TASK INSTRUCTIONS:
When you reach the line with "every safari sold to carefully selected" in the records below, begin transcribing exactly and continue up to and including the line with "animal technology created", leaving out every picture.

= Beginning of Section =

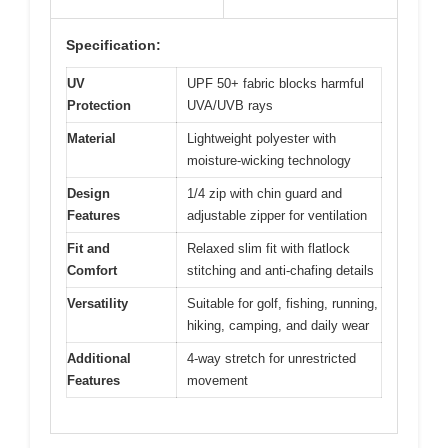
Specification:
UV
UPF 50+ fabric blocks harmful
Protection
UVA/UVB rays
Material
Lightweight polyester with
moisture-wicking technology
Design
1/4 zip with chin guard and
Features
adjustable zipper for ventilation
Fit and
Relaxed slim fit with flatlock
Comfort
stitching and anti-chafing details
Versatility
Suitable for golf, fishing, running,
hiking, camping, and daily wear
Additional
4-way stretch for unrestricted
Features
movement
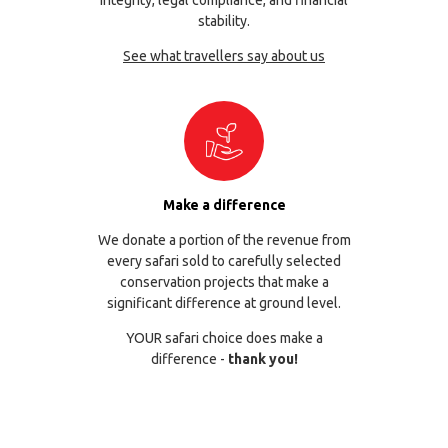
integrity, legal compliance, and financial
stability.
See what travellers say about us
Make a difference
We donate a portion of the revenue from
every safari sold to carefully selected
conservation projects that make a
significant difference at ground level.
YOUR safari choice does make a
difference -
thank you!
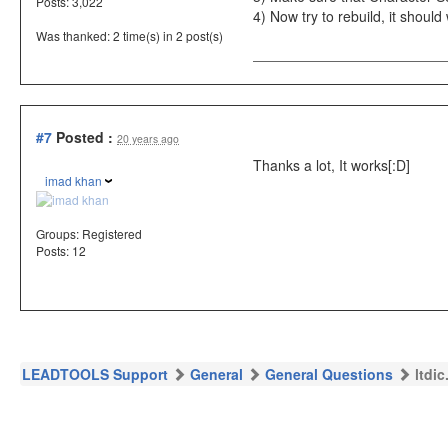
Posts: 3,022
4) Now try to rebuild, it should
Was thanked: 2 time(s) in 2 post(s)
#7
Posted :
20 years ago
Thanks a lot, It works[:D]
imad khan
Groups:
Registered
Posts: 12
LEADTOOLS Support
General
General Questions
ltdi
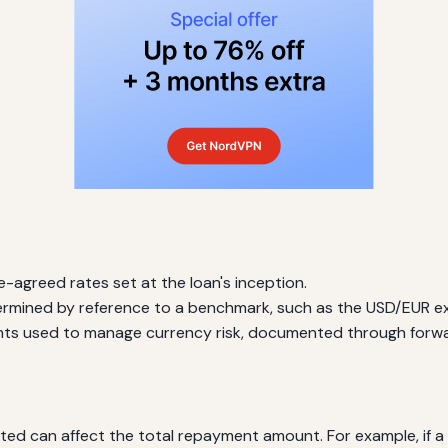
-agreed rates set at the loan's inception.
rmined by reference to a benchmark, such as the USD/EUR e
nts used to manage currency risk, documented through forwa
 can affect the total repayment amount. For example, if a loa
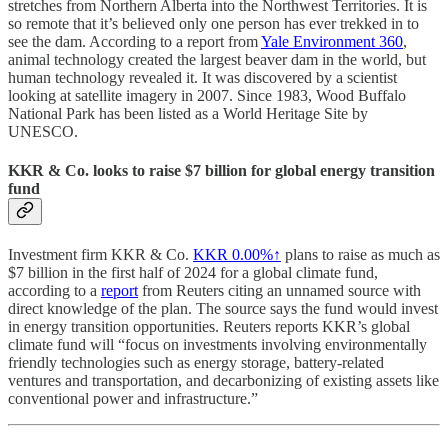
stretches from Northern Alberta into the Northwest Territories. It is
so remote that it’s believed only one person has ever trekked in to
see the dam. According to a report from
Yale Environment 360
,
animal technology created the largest beaver dam in the world, but
human technology revealed it. It was discovered by a scientist
looking at satellite imagery in 2007. Since 1983, Wood Buffalo
National Park has been listed as a World Heritage Site by
UNESCO.
KKR & Co. looks to raise $7 billion for global energy transition
fund
Investment firm KKR & Co.
KKR
0.00%↑
plans to raise as much as
$7 billion in the first half of 2024 for a global climate fund,
according to a
report
from Reuters citing an unnamed source with
direct knowledge of the plan. The source says the fund would invest
in energy transition opportunities. Reuters reports KKR’s global
climate fund will “focus on investments involving environmentally
friendly technologies such as energy storage, battery-related
ventures and transportation, and decarbonizing of existing assets like
conventional power and infrastructure.”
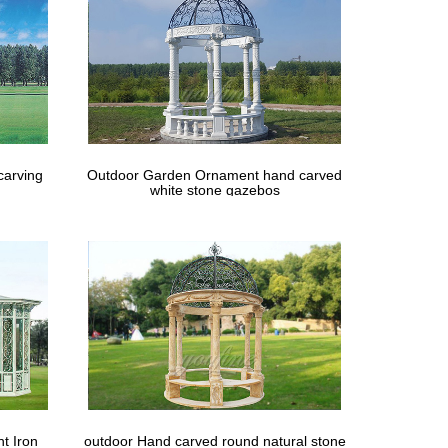
carving
Outdoor Garden Ornament hand carved
white stone gazebos
t Iron
outdoor Hand carved round natural stone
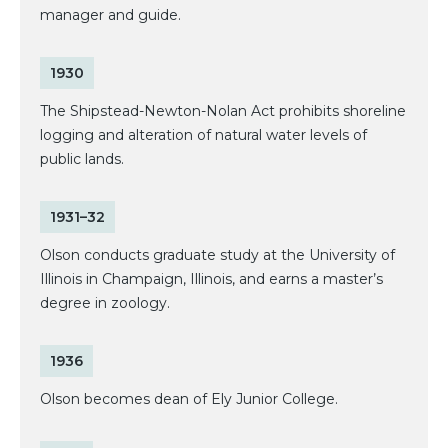
manager and guide.
1930
The Shipstead-Newton-Nolan Act prohibits shoreline
logging and alteration of natural water levels of
public lands.
1931–32
Olson conducts graduate study at the University of
Illinois in Champaign, Illinois, and earns a master’s
degree in zoology.
1936
Olson becomes dean of Ely Junior College.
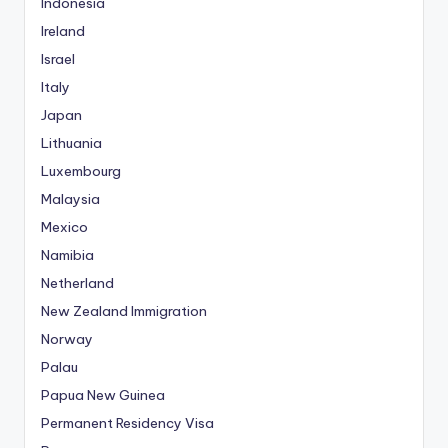
Indonesia
Ireland
Israel
Italy
Japan
Lithuania
Luxembourg
Malaysia
Mexico
Namibia
Netherland
New Zealand Immigration
Norway
Palau
Papua New Guinea
Permanent Residency Visa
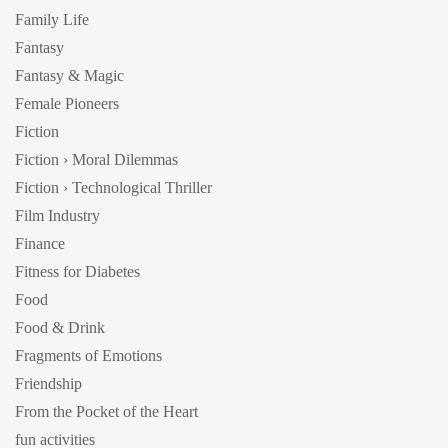
Family Life
Fantasy
Fantasy & Magic
Female Pioneers
Fiction
Fiction › Moral Dilemmas
Fiction › Technological Thriller
Film Industry
Finance
Fitness for Diabetes
Food
Food & Drink
Fragments of Emotions
Friendship
From the Pocket of the Heart
fun activities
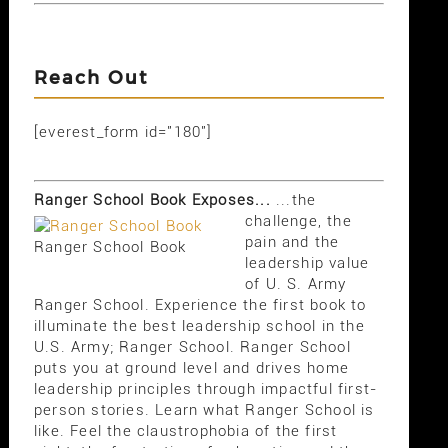
Reach Out
[everest_form id="180"]
Ranger School Book Exposes...
...the
challenge, the
pain and the
Ranger School Book
leadership value
of U. S. Army
Ranger School. Experience the first book to
illuminate the best leadership school in the
U.S. Army; Ranger School. Ranger School
puts you at ground level and drives home
leadership principles through impactful first-
person stories. Learn what Ranger School is
like. Feel the claustrophobia of the first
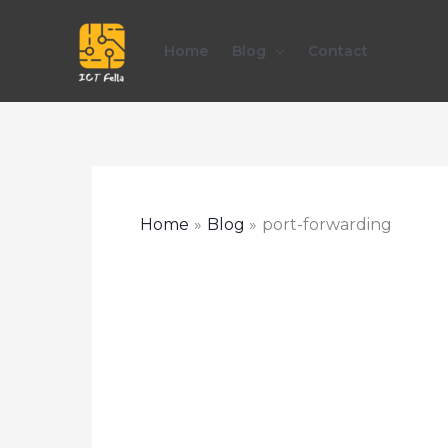
Skip
to
Home
Blog
Contact
content
Home
Blog
port-forwarding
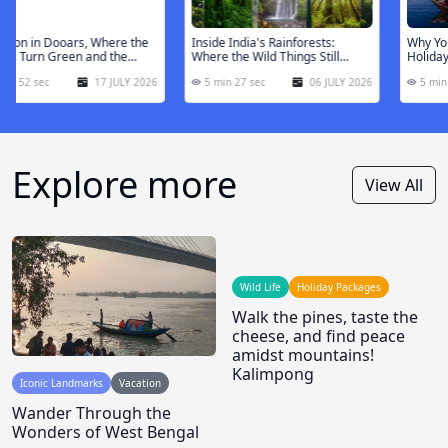
Inside India's Rainforests:
Why Your Parents Deserve a
Where the Wild Things Still
Holiday Too — Without the
Roam Free
Hassle
5 min 27 sec
06 JULY 2026
5 min 5 sec
12 JUNE 2026
Explore more
View All
Wild Life
Holiday Packages
Walk the pines, taste the
cheese, and find peace
amidst mountains!
Kalimpong
Iconic Landmarks
Vacation
Wander Through the
Wonders of West Bengal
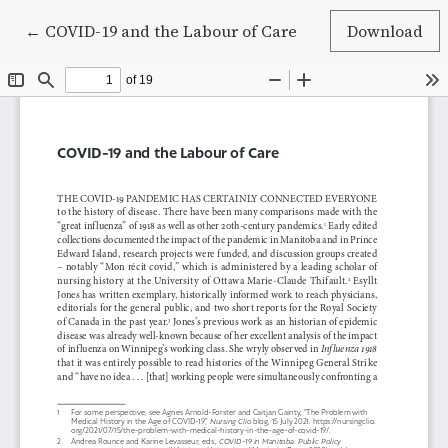
Return to Article Details
←
COVID-19 and the Labour of Care
Download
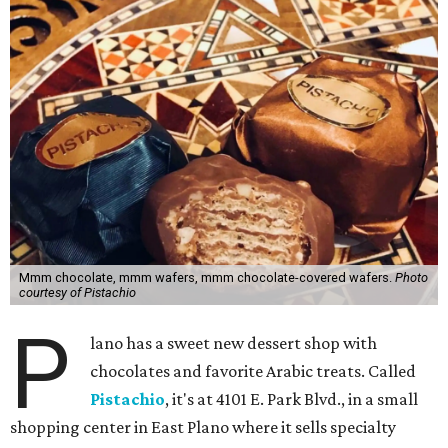
Mmm chocolate, mmm wafers, mmm chocolate-covered wafers.
Photo
courtesy of Pistachio
P
lano has a sweet new dessert shop with
chocolates and favorite Arabic treats. Called
Pistachio
, it's at 4101 E. Park Blvd., in a small
shopping center in East Plano where it sells specialty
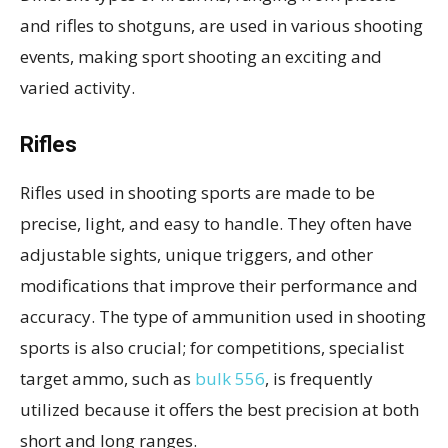
and rifles to shotguns, are used in various shooting
events, making sport shooting an exciting and
varied activity.
Rifles
Rifles used in shooting sports are made to be
precise, light, and easy to handle. They often have
adjustable sights, unique triggers, and other
modifications that improve their performance and
accuracy. The type of ammunition used in shooting
sports is also crucial; for competitions, specialist
target ammo, such as
bulk 556
, is frequently
utilized because it offers the best precision at both
short and long ranges.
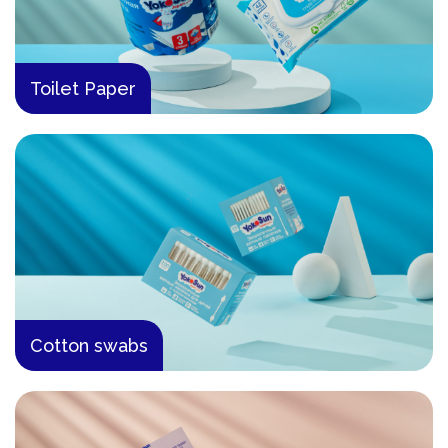
Toilet Paper
Cotton swabs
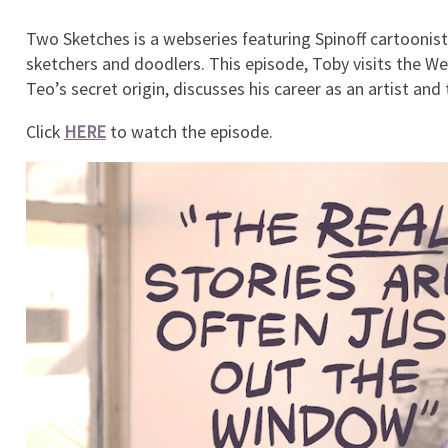
Two Sketches is a webseries featuring Spinoff cartoonist 
sketchers and doodlers. This episode, Toby visits the We
Teo’s secret origin, discusses his career as an artist and 
Click
HERE
to watch the episode.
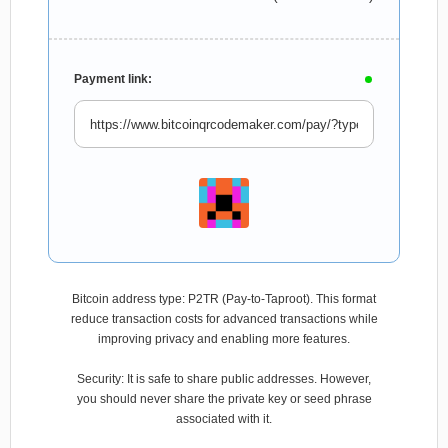
Payment link:
Bitcoin address type: P2TR (Pay-to-Taproot). This format
reduce transaction costs for advanced transactions while
improving privacy and enabling more features.
Security: It is safe to share public addresses. However,
you should never share the private key or seed phrase
associated with it.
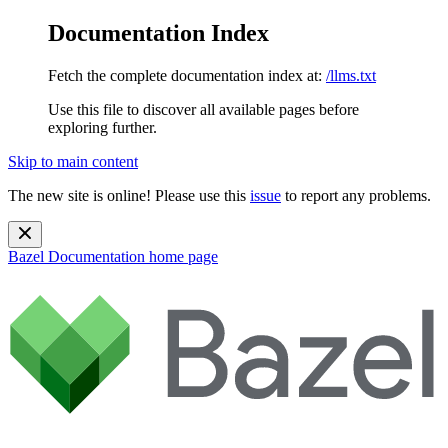
Documentation Index
Fetch the complete documentation index at:
/llms.txt
Use this file to discover all available pages before
exploring further.
Skip to main content
The new site is online! Please use this
issue
to report any problems.
Bazel Documentation
home page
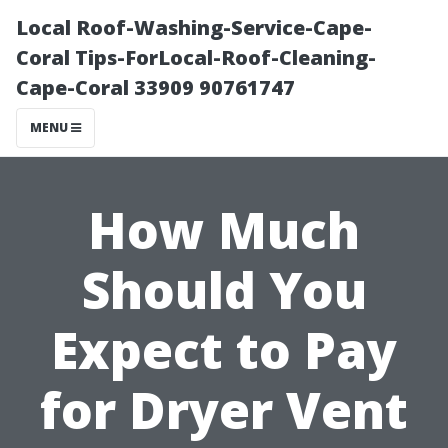
Local Roof-Washing-Service-Cape-
Coral Tips-ForLocal-Roof-Cleaning-
Cape-Coral 33909 90761747
MENU
How Much
Should You
Expect to Pay
for Dryer Vent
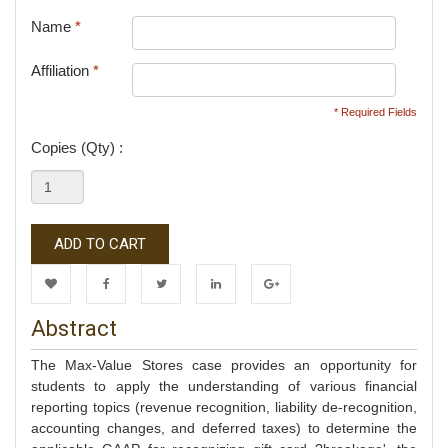
Name
*
Affiliation
*
* Required Fields
Copies (Qty) :
ADD TO CART
Wishlist
Facebook
Twitter
LinkedIn
Google+
Abstract
The Max-Value Stores case provides an opportunity for
students to apply the understanding of various financial
reporting topics (revenue recognition, liability de-recognition,
accounting changes, and deferred taxes) to determine the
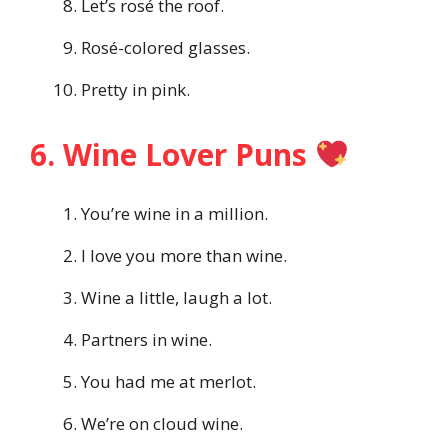
Let’s rosé the roof.
Rosé-colored glasses.
Pretty in pink.
6. Wine Lover Puns
You’re wine in a million.
I love you more than wine.
Wine a little, laugh a lot.
Partners in wine.
You had me at merlot.
We’re on cloud wine.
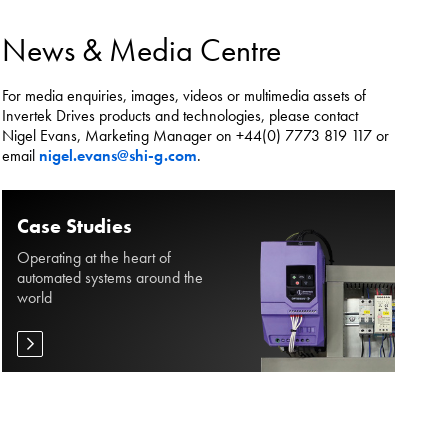
es.
News & Media Centre
For media enquiries, images, videos or multimedia assets of
Invertek Drives products and technologies, please contact
Nigel Evans, Marketing Manager on +44(0) 7773 819 117 or
email
nigel.evans@shi-g.com
.
Case Studies
Operating at the heart of
automated systems around the
world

= End of Section =

SOLUTION TO THE PROBLEM:
every safari sold to carefully selected
conservation projects that make a
significant difference at ground level.
YOUR safari choice does make a
difference -
thank you!
Posts: 3,022
4) Now try to rebuild, it should
Was thanked: 2 time(s) in 2 post(s)
#7
Posted :
20 years ago
Thanks a lot, It works[:D]
imad khan
Groups:
Registered
Posts: 12
LEADTOOLS Support
General
General Questions
ltdi
-agreed rates set at the loan's inception.
rmined by reference to a benchmark, such as the USD/EUR e
nts used to manage currency risk, documented through forwa
 can affect the total repayment amount. For example, if a loa
stretches from Northern Alberta into the Northwest Territories. It is
so remote that it’s believed only one person has ever trekked in to
see the dam. According to a report from
Yale Environment 360
,
animal technology created the largest beaver dam in the world, but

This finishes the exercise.